If you are like me, the answer is probably not. The old one works great and I do not need the new new. And you might go even further as to think that it is Krazy to pay twenty-five percent more for a marginally better product that just happens to be the new new.  So when it comes to your creative business, you place a huge premium on being same same. The tried and true, easily digested oatmeal. Bland as bland can be but nutritious nonetheless and ever dependable. Whether someone comes to you five years ago or five years from now your mission is to be easily identifiable and much the same.

Epic fail.

You are not your clients and ALL clients of creative business want to be transformed by the art you will envision and produce.  Even if in other aspects of their lives they want same same, clients seeking out your creative business are the VERY definition of someone looking for the new new, willing to pay a premium for the next version of your “product”, your art.  Clients of creative businesses are almost desperate for innovation, inspiration and excitement.  Ahem, that is why they are at your front door today and yesterday.  If you treat them as those looking for consistency and recognition, you have literally missed the whole point of your existence.

Not so many of these “new new” clients around?  Tell that to Apple. The IPhone 10 was released on November 3rd and Apple is literally finding it difficult, if not impossible, to fulfill demand.  They thought that demand would be for twenty million X phones in the fourth quarter (in case anyone is counting, that is $20 BILLION of phones in three months). It is more like forty million, on top of the forty million older phones. This is for the tenth version of the IPhone!  Revolutionary?  Not a chance. Way better? Sure.  Still there is a line out the door that Apple just cannot satisfy.

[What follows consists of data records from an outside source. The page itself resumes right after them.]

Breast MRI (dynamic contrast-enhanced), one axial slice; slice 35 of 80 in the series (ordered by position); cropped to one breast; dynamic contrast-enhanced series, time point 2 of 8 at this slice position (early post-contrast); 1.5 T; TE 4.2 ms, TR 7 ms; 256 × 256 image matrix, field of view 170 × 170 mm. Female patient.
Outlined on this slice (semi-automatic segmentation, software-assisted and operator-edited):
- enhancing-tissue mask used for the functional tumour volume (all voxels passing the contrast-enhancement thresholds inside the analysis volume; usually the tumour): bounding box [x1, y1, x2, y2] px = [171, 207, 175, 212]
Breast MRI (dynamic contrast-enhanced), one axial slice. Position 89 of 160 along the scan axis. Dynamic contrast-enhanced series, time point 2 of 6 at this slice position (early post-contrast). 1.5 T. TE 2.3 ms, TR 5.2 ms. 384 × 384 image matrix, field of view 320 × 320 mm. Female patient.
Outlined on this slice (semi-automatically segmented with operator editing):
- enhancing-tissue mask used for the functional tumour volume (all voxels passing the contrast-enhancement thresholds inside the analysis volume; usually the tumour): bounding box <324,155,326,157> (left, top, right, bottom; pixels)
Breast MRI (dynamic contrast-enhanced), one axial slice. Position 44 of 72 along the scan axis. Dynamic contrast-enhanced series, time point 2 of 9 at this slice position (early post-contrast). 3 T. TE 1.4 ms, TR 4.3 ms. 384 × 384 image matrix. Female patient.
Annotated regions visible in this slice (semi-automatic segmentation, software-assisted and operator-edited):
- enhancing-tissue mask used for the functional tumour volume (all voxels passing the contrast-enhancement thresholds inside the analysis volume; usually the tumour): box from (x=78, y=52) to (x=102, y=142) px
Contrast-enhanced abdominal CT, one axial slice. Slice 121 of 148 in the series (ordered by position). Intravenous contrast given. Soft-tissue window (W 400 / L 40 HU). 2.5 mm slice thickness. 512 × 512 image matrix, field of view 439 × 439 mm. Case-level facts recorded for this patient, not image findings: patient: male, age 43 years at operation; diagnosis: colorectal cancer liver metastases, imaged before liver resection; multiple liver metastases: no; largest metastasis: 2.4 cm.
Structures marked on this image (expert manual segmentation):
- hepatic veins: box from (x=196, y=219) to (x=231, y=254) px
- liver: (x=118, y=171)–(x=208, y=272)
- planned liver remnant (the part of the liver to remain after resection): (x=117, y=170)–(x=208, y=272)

Now let us pivot straight over to your creative business. How many of you have legacy clients that you are literally terrified of changing things on? Many of you want to look as closely as possible to who you were when they engaged your creative business last time. Some of you even go so far as to honor the price your client paid last time.  Wowsers.

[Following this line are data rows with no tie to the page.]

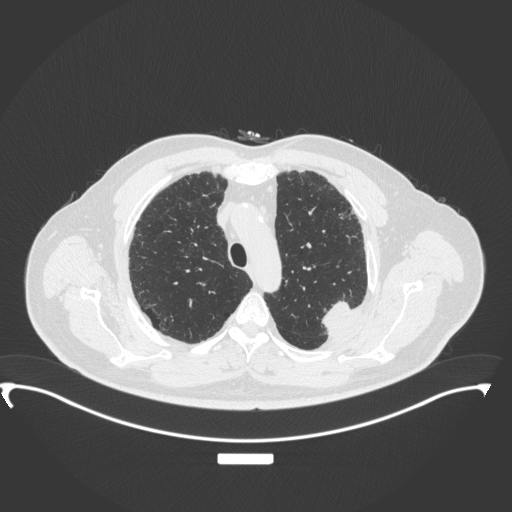
Chest CT, one axial slice; position 278 of 350 along the scan axis; lung window (W 1500 / L -600 HU); 1 mm slice thickness; 512 × 512 image matrix. Male patient, age 64 years. From the clinical record (not read from this slice): clinical TNM (as recorded): T1c N1 M1.
Structures marked on this image (bounding box drawn by a radiologist):
- lung tumour (recorded histology: adenocarcinoma): bounding box [x1, y1, x2, y2] px = [317, 294, 357, 333]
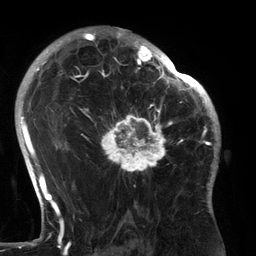
Breast MRI (dynamic contrast-enhanced), one axial slice. Cropped to one breast. Dynamic contrast-enhanced series, time point 2 of 6 at this slice position (early post-contrast). 3 T. TE 2.7 ms, TR 6.5 ms. 1.2 mm slice thickness. 256 × 256 image matrix, field of view 200 × 200 mm. Female patient.
Outlined on this slice (semi-automatically segmented with operator editing):
- enhancing-tissue mask used for the functional tumour volume (all voxels passing the contrast-enhancement thresholds inside the analysis volume; usually the tumour): bounding box (x1, y1, x2, y2) in pixels: (89, 81, 183, 174)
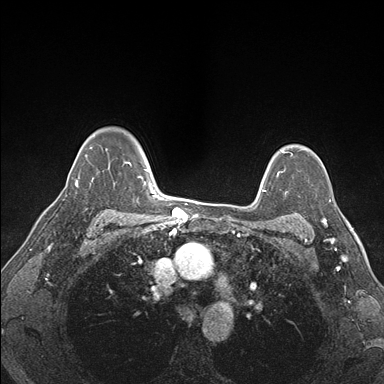
Breast MRI (dynamic contrast-enhanced), one axial slice. Slice 122 of 176 in the series (ordered by position). Dynamic contrast-enhanced series, time point 2 of 7 at this slice position (early post-contrast). 1.5 T. TE 1.5 ms, TR 4.1 ms. 1.1 mm slice thickness. 384 × 384 image matrix, field of view 320 × 320 mm. Female patient.
Annotated regions visible in this slice (semi-automatic segmentation, software-assisted and operator-edited):
- enhancing-tissue mask used for the functional tumour volume (all voxels passing the contrast-enhancement thresholds inside the analysis volume; usually the tumour): bounding box <321,200,336,224> (left, top, right, bottom; pixels)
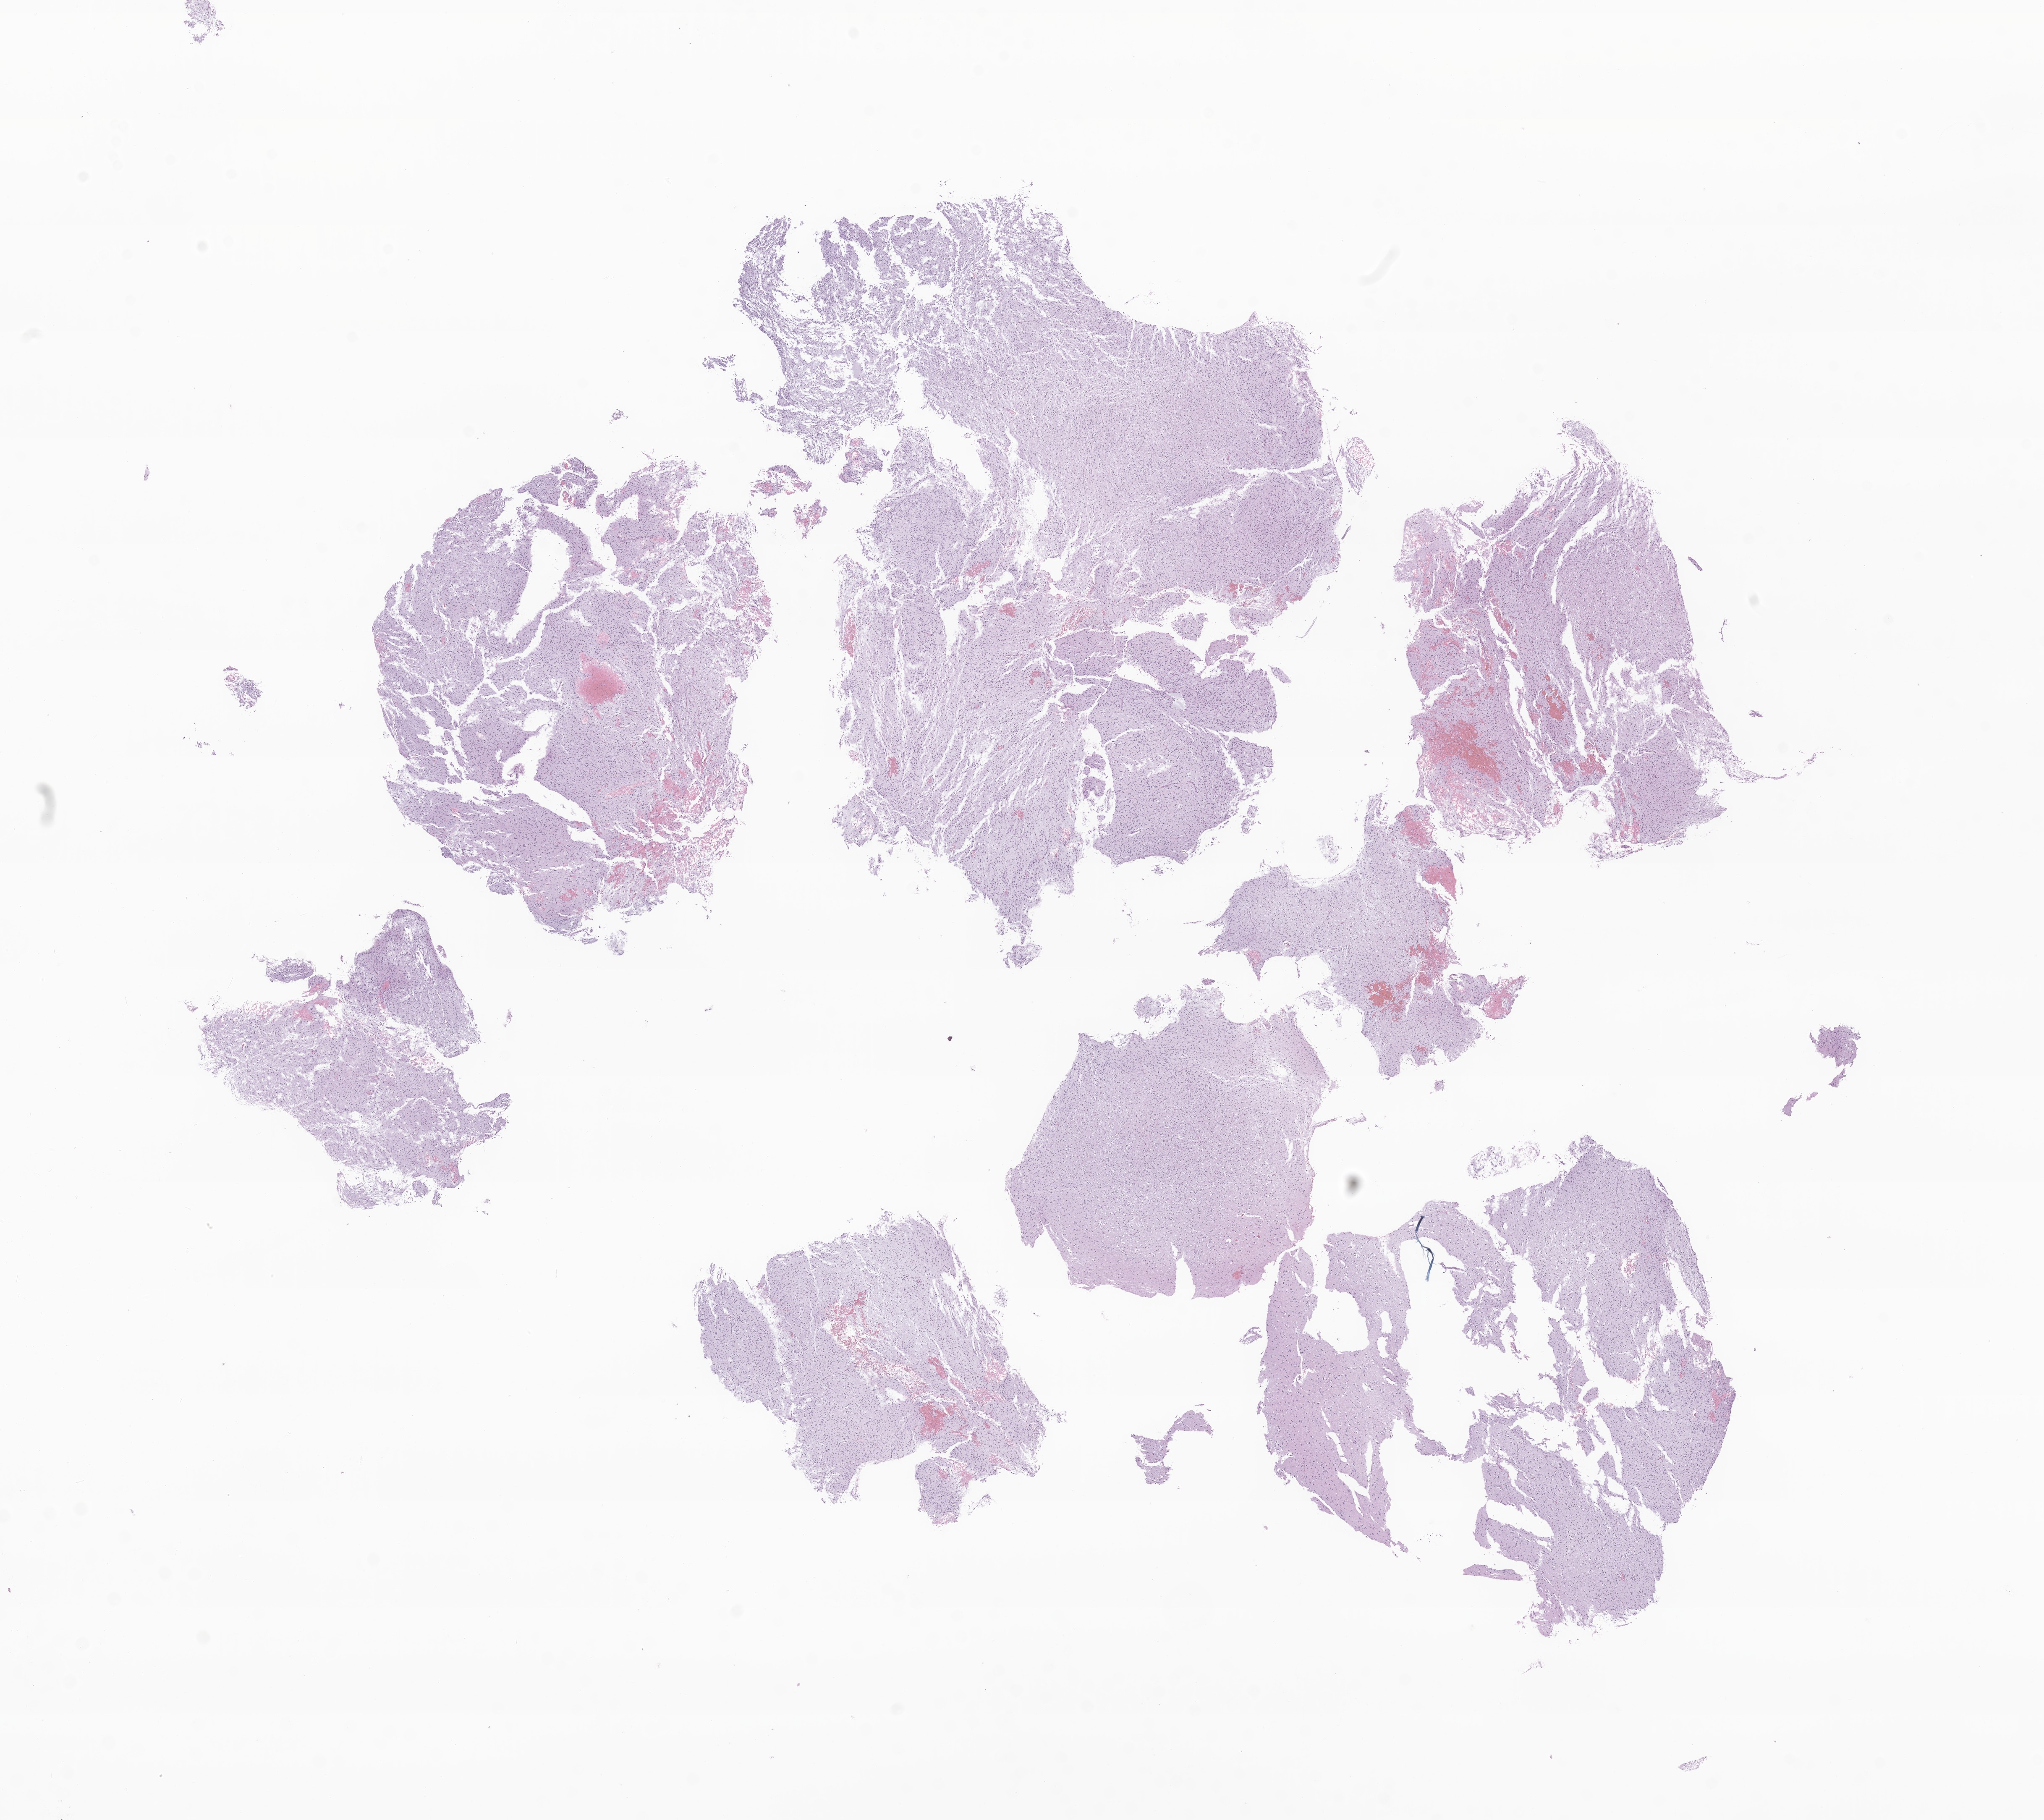
Whole-slide image, hematoxylin and eosin (H&E) stain of tumor tissue from the brain — low-resolution overview of the scanned area, about 20.5 x 18.3 mm. Formalin-fixed paraffin-embedded section. Patient female; age 38 months (3 years 2 months).
Diagnosis: Ganglioglioma, NOS.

Then shock of shocks, the legacy client does not work out. Either the client is disappointed with you and your creative business not being the same OR you feel completely victimized. Either way, you are left unfulfilled and bewildered at what went wrong.

What went wrong is that you did not evolve, grow and honor the promise that tomorrow’s version of you, your art and your creative business is, by definition, better than today. Today is your best, tomorrow is better. The promise MUST exist for both your art and your creative business. Why? Creating better art requires a better process.

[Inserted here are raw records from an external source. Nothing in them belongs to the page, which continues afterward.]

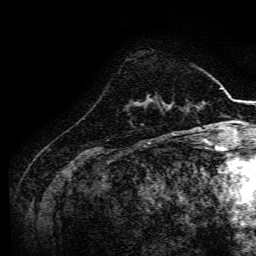
Breast MRI, one axial slice; slice 37 of 134 in the series (ordered by position); cropped to one breast; dynamic contrast-enhanced series, time point 2 of 6 at this slice position (early post-contrast); 3 T; TE 4.7 ms, TR 9 ms; 1.2 mm slice thickness; 256 × 256 image matrix. Female patient.
Structures marked on this image (semi-automatic segmentation, software-assisted and operator-edited):
- enhancing-tissue mask used for the functional tumour volume (all voxels passing the contrast-enhancement thresholds inside the analysis volume; usually the tumour): bounding box [x1, y1, x2, y2] px = [138, 98, 167, 107]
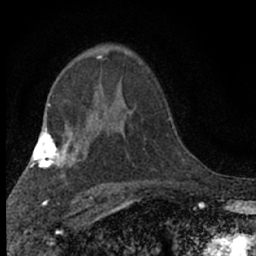
Breast MRI (dynamic contrast-enhanced), one axial slice; position 42 of 66 along the scan axis; cropped to one breast; dynamic contrast-enhanced series, time point 2 of 7 at this slice position (early post-contrast); 1.5 T; TE 3.1 ms, TR 6.4 ms; 256 × 256 image matrix, field of view 130 × 130 mm. Female patient.
Structures marked on this image (semi-automatic segmentation, software-assisted and operator-edited):
- enhancing-tissue mask used for the functional tumour volume (all voxels passing the contrast-enhancement thresholds inside the analysis volume; usually the tumour): bounding box [x1, y1, x2, y2] px = [96, 55, 102, 59]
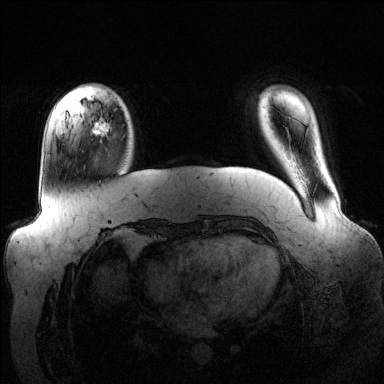
Breast MRI (dynamic contrast-enhanced), one axial slice; slice 25 of 144 in the series (ordered by position); dynamic contrast-enhanced series, time point 2 of 6 at this slice position (early post-contrast); 1.5 T; TE 1.6 ms, TR 4.6 ms; 1.2 mm slice thickness; 384 × 384 image matrix, field of view 390 × 390 mm. Female patient.
Outlined on this slice (semi-automatically segmented with operator editing):
- enhancing-tissue mask used for the functional tumour volume (all voxels passing the contrast-enhancement thresholds inside the analysis volume; usually the tumour): box from (x=94, y=107) to (x=127, y=136) px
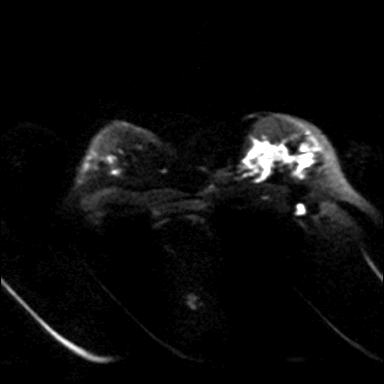
Breast MRI, one axial slice; position 30 of 36 along the scan axis; diffusion-weighted series; image 2 of 4 stored at this slice position (different b-values; order by instance number); 3 T; 4 mm slice thickness; 384 × 384 image matrix. Female patient.
Structures marked on this image (manually delineated by an expert):
- tumour on diffusion-weighted imaging: bounding box <256,145,312,165> (left, top, right, bottom; pixels)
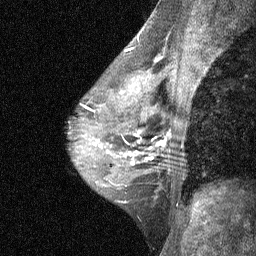
Breast MRI (dynamic contrast-enhanced), one sagittal slice. Slice 39 of 64 in the series (ordered by position). Dynamic contrast-enhanced study with each time point stored as its own series, time point 3 of 4 at this slice position (ordered by acquisition time). 1.5 T. TE 4.8 ms, TR 27 ms. 2 mm slice thickness. 256 × 256 image matrix, field of view 180 × 180 mm. Female patient, age 44 years. From the clinical record (not read from this slice): setting: breast cancer imaged before/during neoadjuvant chemotherapy; receptor status: HR-positive, HER2-negative.
Outlined on this slice (semi-automatic segmentation, software-assisted and operator-edited):
- analysis volume of interest (the breast-tissue region the enhancement analysis was run in; not a lesion): bounding box (x1, y1, x2, y2) in pixels: (115, 117, 185, 188)
- tumour enhancement mask (voxels above the 90 % enhancement threshold inside the analysis volume of interest): (133, 135, 166, 159)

Knowledge is a wonderful thing.  When you know more about what it is that you do, you do it better. That is true for your art and your business.  A better business process creates better art.  Period. Any client that refuses to honor and respect this promise is simply NOT a creative business client. And that is ok.  I am not a creative business client and you might not be either. Creative business clients though, they REALLY care about what does not yet exist, what it is you will bring to life just for them. Most important, creative business clients are not only willing, but actively seek out the journey you and your creative business will take them on.  A better journey tomorrow than today.

If a client came to you with the intention to honor your creativity and the journey to your art the first time, why oh why would they want to come to you with a different intention the next time? They do not and YOUR REFUSAL to be true to the core of your creative business —the desire to be ever better — is what creates a misfit.

The goal for your creative business then is to look wholly DIFFERENT for legacy clients, to be radically better at what you do compared to the last time (or the time before that).  The punchline: instead of saying to legacy clients, “We are just as you remember”, you need to be saying “Look at what we have built since the last time you were here. If you loved us then, you are going to LOVE us now.”  Be better at being you.  You made the promise for your art and your creative business then. Keep it now.